Microsoft has uncovered a targeted cryptojacking campaign that goes beyond simple coin mining. The operation uses poisoned search engine results and even AI chatbot-generated software recommendations to direct users to fake download sites, with a clear focus on systems equipped with high-performance GPUs.

For IT teams, this matters because the campaign does not stop at resource hijacking. It also establishes persistent remote access through abused ScreenConnect deployments, creating a pathway for broader compromise.

What’s new

AI-assisted and SEO-poisoned delivery

  • Attackers impersonate popular utilities such as CrystalDiskInfo, HWMonitor, FurMark, Display Driver Uninstaller, K-Lite Codec Pack, and PDFgear.
  • Users searching for these tools can be redirected to attacker-controlled lookalike sites through traditional SEO poisoning.
  • Microsoft also observed indications that AI chatbot responses may have surfaced malicious download links, extending this tactic beyond standard search engines.
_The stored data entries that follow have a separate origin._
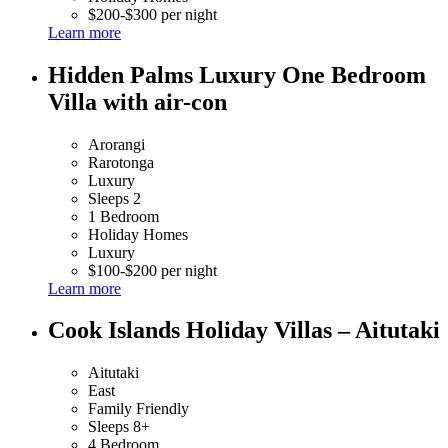
$200-$300 per night
Learn more
Hidden Palms Luxury One Bedroom
Villa with air-con
Arorangi
Rarotonga
Luxury
Sleeps 2
1 Bedroom
Holiday Homes
Luxury
$100-$200 per night
Learn more
Cook Islands Holiday Villas – Aitutaki
Aitutaki
East
Family Friendly
Sleeps 8+
4 Bedroom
DLL sideloading and silent remote access setup

  • Malicious ZIP files contain a legitimate executable plus a rogue autorun.dll.
  • When launched, the trusted executable sideloads the DLL, which then uses msiexec.exe to silently install another payload.
  • That second payload masquerades as vcredist_x64.dll and installs ScreenConnect for persistent remote access.

Post-compromise activity

  • After ScreenConnect is established, attackers transfer a SimpleRunPE.exe binary.
  • The malware uses process hollowing and hides itself in a concealed folder under the user profile.
  • Microsoft notes that the campaign appears optimized for GPU mining yield, not mass infection volume.

Impact on administrators and users

This campaign is especially relevant for organizations with power users, engineers, designers, or developers who may download GPU-related utilities. A successful compromise can lead to:

  • Unauthorized GPU resource consumption and degraded system performance
  • Persistent attacker access through legitimate remote management software
  • Increased risk of lateral movement, credential theft, or ransomware deployment

The abuse of a legitimate tool like ScreenConnect also makes detection and triage more complex for defenders.
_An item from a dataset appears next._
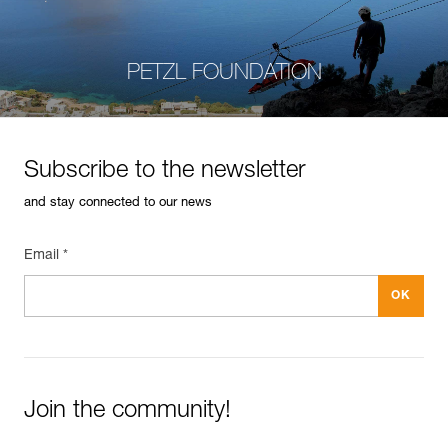
PETZL FOUNDATION
Subscribe to the newsletter
and stay connected to our news
Email *
Join the community!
  • Enable cloud-delivered protection in Microsoft Defender.
  • Run EDR in block mode to help stop post-breach activity.
  • Turn on relevant attack surface reduction (ASR) rules.
  • Educate users to verify software sources and avoid trusting chatbot-provided download links without validation.
  • Review environments for unexpected ScreenConnect installations, suspicious DLL sideloading behavior, and hidden payload paths.

Bottom line

This campaign shows how attackers are blending social engineering, legitimate admin tools, and stealthy execution methods to maximize profit from high-value devices. Security teams should treat fake software download sites and unapproved remote management tool installs as high-priority indicators of compromise.